EXERCISE OBJECTIVE
Copy, exactly and without additions, every line in the records below from the one holding "effective than 0.001." through the one holding "- Se a vulnerabilidade for aceita, trabalharemos", both ends included.

Stored data:
○ ○ ○ ○ ○ ○ ○

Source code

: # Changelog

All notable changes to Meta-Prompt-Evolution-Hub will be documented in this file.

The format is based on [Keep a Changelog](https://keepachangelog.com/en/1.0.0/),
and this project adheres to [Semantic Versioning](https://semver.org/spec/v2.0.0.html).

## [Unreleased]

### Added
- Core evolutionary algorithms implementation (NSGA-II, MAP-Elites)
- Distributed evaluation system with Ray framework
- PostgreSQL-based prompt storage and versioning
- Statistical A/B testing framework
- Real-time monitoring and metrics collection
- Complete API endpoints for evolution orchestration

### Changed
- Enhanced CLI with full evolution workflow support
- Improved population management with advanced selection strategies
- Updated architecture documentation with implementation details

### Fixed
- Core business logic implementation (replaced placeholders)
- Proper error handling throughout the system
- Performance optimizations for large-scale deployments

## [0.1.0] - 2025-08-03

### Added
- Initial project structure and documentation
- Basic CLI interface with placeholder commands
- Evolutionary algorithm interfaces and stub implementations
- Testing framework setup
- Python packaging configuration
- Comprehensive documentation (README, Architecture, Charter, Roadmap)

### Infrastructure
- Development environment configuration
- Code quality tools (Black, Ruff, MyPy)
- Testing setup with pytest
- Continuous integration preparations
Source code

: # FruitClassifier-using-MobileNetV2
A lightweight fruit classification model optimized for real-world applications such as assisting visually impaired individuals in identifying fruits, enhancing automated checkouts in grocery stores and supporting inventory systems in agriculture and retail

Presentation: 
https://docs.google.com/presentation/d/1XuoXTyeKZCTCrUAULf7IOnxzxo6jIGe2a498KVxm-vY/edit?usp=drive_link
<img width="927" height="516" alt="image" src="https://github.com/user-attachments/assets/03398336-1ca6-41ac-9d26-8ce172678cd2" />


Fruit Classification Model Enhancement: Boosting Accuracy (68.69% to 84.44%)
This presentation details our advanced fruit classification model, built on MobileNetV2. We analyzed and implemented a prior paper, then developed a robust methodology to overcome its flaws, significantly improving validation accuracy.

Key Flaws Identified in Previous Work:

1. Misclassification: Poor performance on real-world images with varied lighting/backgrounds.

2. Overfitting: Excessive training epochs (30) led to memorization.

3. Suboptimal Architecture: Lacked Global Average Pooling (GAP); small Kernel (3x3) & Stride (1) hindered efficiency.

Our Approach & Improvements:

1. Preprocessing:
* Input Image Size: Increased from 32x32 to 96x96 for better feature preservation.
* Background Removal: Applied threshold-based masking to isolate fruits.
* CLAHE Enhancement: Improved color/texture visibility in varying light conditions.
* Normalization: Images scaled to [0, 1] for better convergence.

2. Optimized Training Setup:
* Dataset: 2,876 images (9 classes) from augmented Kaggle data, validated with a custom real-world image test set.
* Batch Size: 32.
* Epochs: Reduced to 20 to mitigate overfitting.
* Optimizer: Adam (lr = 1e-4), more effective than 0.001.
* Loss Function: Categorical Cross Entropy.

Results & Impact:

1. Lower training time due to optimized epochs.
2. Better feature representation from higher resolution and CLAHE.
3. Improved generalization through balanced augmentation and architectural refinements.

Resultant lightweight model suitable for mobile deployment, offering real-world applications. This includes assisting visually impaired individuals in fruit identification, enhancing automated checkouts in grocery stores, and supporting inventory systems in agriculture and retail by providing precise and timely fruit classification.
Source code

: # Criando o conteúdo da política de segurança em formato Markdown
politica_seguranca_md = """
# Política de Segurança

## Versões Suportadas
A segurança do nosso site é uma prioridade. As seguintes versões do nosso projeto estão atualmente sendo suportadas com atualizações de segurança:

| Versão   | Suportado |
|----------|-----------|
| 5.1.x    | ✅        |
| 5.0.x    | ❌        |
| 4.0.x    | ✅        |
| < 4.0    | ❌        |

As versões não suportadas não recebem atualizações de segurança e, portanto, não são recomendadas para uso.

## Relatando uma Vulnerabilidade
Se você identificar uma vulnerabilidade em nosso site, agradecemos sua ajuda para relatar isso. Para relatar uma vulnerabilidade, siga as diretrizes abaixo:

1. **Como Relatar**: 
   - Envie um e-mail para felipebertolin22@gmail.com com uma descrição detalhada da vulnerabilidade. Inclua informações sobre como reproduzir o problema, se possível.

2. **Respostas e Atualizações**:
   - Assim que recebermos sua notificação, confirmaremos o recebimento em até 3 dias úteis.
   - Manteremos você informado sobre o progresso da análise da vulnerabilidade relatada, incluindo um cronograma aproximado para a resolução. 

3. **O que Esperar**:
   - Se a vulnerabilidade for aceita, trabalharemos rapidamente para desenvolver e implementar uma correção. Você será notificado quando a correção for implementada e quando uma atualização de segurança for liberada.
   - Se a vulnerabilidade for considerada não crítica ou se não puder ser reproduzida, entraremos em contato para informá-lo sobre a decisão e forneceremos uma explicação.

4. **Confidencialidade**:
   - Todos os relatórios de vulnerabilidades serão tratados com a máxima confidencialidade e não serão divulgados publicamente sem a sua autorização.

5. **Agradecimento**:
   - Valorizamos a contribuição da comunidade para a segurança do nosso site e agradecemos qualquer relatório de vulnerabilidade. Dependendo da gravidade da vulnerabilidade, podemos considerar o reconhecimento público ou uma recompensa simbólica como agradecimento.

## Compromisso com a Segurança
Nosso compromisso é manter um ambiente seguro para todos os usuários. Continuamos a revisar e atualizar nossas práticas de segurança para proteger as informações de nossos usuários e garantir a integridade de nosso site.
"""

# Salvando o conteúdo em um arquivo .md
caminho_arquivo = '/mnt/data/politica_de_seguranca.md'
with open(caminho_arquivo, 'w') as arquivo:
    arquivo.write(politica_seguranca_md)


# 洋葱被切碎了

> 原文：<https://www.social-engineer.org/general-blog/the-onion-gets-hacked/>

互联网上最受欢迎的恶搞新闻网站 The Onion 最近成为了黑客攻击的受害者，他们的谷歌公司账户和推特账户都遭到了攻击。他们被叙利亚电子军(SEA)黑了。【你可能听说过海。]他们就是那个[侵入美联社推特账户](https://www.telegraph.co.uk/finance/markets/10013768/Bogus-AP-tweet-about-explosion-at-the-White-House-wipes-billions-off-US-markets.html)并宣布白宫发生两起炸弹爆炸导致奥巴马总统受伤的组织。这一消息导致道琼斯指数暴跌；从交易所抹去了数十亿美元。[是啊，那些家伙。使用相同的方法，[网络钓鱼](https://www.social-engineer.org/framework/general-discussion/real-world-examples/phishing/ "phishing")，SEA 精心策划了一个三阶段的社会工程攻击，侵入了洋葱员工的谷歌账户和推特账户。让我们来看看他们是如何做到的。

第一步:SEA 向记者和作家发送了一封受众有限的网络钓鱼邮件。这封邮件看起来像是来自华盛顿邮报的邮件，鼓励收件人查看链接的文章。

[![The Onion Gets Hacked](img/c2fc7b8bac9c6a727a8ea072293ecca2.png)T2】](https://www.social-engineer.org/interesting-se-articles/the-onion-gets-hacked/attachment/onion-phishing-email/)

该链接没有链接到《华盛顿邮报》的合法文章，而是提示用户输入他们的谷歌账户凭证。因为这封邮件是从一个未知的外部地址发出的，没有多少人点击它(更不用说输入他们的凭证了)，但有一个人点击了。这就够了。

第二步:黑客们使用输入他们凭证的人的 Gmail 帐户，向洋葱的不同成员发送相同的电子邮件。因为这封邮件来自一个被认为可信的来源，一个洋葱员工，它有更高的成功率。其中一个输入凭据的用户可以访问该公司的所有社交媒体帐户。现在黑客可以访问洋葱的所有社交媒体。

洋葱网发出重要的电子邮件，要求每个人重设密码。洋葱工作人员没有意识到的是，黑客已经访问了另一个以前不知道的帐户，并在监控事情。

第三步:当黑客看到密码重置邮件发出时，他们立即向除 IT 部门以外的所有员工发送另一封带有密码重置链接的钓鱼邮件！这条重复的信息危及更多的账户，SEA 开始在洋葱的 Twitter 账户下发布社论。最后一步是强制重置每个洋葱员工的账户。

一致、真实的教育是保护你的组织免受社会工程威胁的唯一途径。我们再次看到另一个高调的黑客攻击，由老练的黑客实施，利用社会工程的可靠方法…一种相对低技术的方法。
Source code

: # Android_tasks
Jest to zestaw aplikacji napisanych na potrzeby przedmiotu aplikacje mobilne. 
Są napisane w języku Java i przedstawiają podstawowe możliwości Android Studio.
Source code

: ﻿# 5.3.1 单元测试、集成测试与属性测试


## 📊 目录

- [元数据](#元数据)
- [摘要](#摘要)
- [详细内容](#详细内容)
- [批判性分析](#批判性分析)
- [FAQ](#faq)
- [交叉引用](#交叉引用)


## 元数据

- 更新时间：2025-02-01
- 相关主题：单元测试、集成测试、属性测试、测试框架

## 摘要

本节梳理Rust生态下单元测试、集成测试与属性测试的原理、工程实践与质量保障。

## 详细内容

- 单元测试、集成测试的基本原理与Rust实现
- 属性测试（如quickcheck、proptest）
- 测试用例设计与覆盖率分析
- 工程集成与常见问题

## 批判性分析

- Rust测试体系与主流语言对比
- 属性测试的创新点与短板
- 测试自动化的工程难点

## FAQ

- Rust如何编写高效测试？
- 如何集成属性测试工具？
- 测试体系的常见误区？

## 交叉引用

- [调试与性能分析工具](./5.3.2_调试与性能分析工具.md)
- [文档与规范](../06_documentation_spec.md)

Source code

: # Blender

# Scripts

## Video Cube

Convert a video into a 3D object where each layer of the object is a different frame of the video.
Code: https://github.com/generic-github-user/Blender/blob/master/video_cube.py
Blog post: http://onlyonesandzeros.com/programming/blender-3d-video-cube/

○ ○ ○ ○ ○ ○ ○

RESULT OF THIS EXERCISE
* Optimizer: Adam (lr = 1e-4), more effective than 0.001.
* Loss Function: Categorical Cross Entropy.

Results & Impact:

1. Lower training time due to optimized epochs.
2. Better feature representation from higher resolution and CLAHE.
3. Improved generalization through balanced augmentation and architectural refinements.

Resultant lightweight model suitable for mobile deployment, offering real-world applications. This includes assisting visually impaired individuals in fruit identification, enhancing automated checkouts in grocery stores, and supporting inventory systems in agriculture and retail by providing precise and timely fruit classification.
Source code

: # Criando o conteúdo da política de segurança em formato Markdown
politica_seguranca_md = """
# Política de Segurança

## Versões Suportadas
A segurança do nosso site é uma prioridade. As seguintes versões do nosso projeto estão atualmente sendo suportadas com atualizações de segurança:

| Versão   | Suportado |
|----------|-----------|
| 5.1.x    | ✅        |
| 5.0.x    | ❌        |
| 4.0.x    | ✅        |
| < 4.0    | ❌        |

As versões não suportadas não recebem atualizações de segurança e, portanto, não são recomendadas para uso.

## Relatando uma Vulnerabilidade
Se você identificar uma vulnerabilidade em nosso site, agradecemos sua ajuda para relatar isso. Para relatar uma vulnerabilidade, siga as diretrizes abaixo:

1. **Como Relatar**: 
   - Envie um e-mail para felipebertolin22@gmail.com com uma descrição detalhada da vulnerabilidade. Inclua informações sobre como reproduzir o problema, se possível.

2. **Respostas e Atualizações**:
   - Assim que recebermos sua notificação, confirmaremos o recebimento em até 3 dias úteis.
   - Manteremos você informado sobre o progresso da análise da vulnerabilidade relatada, incluindo um cronograma aproximado para a resolução. 

3. **O que Esperar**:
   - Se a vulnerabilidade for aceita, trabalharemos rapidamente para desenvolver e implementar uma correção. Você será notificado quando a correção for implementada e quando uma atualização de segurança for liberada.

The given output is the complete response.